Rayner emphasised the necessity in respect of these difficult decisions, to balance fiscal responsibility with taxpayers’ interest, but the reality is that in the absence of this decision these councils, and probably many others would be facing bankruptcy.
The financial crisis in local authorities
Across England local authorities are crumbling under financial pressure.
Councils such as Birmingham, Woking and Nottingham have already issued section 114 notices, affectively gone bankrupt with several others including Kent, Surrey and Lancashire also warning they may soon follow suit.

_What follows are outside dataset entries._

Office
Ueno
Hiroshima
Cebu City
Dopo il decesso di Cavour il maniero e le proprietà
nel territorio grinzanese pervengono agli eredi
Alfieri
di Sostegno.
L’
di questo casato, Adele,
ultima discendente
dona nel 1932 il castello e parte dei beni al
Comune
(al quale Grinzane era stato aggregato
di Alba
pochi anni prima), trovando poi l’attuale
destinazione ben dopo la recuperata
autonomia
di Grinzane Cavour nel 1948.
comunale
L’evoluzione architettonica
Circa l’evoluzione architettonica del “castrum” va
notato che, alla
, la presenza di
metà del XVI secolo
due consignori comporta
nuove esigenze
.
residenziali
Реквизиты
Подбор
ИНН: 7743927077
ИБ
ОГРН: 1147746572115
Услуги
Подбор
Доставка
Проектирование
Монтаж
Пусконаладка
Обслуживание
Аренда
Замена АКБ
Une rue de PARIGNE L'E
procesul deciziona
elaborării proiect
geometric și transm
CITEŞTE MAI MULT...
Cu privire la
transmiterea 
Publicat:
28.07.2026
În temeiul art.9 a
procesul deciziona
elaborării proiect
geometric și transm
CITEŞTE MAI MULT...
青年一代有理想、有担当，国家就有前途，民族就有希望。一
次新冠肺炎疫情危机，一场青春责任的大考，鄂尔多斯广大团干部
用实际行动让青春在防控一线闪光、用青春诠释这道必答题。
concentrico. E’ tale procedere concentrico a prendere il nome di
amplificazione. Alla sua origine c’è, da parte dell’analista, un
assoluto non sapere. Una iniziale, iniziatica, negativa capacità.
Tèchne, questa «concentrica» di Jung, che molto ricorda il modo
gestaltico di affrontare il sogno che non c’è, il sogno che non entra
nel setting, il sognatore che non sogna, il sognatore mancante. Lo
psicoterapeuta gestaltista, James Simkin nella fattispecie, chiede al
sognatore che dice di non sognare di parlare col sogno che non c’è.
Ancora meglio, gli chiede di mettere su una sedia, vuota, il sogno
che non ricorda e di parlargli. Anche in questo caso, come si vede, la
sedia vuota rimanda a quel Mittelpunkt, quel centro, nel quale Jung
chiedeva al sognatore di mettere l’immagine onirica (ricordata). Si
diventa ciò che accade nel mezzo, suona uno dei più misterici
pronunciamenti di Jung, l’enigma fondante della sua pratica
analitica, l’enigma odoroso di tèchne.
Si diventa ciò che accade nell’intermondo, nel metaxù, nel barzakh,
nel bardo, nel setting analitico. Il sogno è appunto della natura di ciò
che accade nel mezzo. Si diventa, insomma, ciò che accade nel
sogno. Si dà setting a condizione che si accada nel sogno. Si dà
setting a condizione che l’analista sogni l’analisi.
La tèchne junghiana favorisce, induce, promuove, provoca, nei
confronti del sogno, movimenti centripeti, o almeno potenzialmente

In truth local councils have been struggling to balance the books for over a decade driven by a number of common factors:
Central funding – 70% of council funding comes from central government but local councils have seen a 40% reduction in funding since 2010 forcing them to rely on Council Tax, Business Rates and commercial investments to fund essential services.
Failed commercial investments – Desperate to generate income a number of councils turned to commercial investments in property, energy and other ventures. The idea was simple – invest money and use these profits to fund essential services. Unfortunately many of these investments have failed and failed spectacularly, leaving councils with crushing debts instead of profits.
Council | Failed Investment | Financial Impact |
Woking | Property Speculation | £2bn debt |
Nottingham | Robin Hood Energy | £38m loss |
Thurrock | Solar Farm Investments | £200m loss |
Croydon | Failed Property Deals | £1.6bn debt |
Birmingham | IT project | £87m loss |
Rising cost of social care – in 2022, 23 councils spent £26.9bn on adult social care. To put it another way social care consumes 40-50% of most council budgets and with demand skyrocketing due to an aging population, inflation and workforce shortages this number is only going in one direction. It goes without saying with this much of their budgets being spent on care services many councils have little financial flexibility left.
What does this mean for advisers?
The message should be clear and simple even if the solution is not. The era of state funded adult social care is quickly disappearing. It is a ‘perfect’ storm although I am reluctant to use the word perfect in this context.
Local authorities are broke; many councils are already bankrupt or on the verge of collapse whereas conversely we have an ageing population and increasing demand for social care.
What we are left as a result is a need to accept the era of state funded adult social care is quickly disappearing.
The financial collapse of local authorities is not a temporary crisis, it is a warning of a broken system that can no longer keep up with demand.
The combination of government cuts, rising social care costs and reckless financial investments has left local authorities on the verge of collapse.
For advisers and their clients this means one thing: relying on the government to fund future adult social care is no longer a viable or sensible option.
The sooner advisers start raising this with their clients and individuals start planning for private care the better prepared individuals will be to secure the support, indeed any support they will need in old age.
The safety net of state support is rapidly disappearing, and it is time that individuals take personal responsibility for the control of their own future.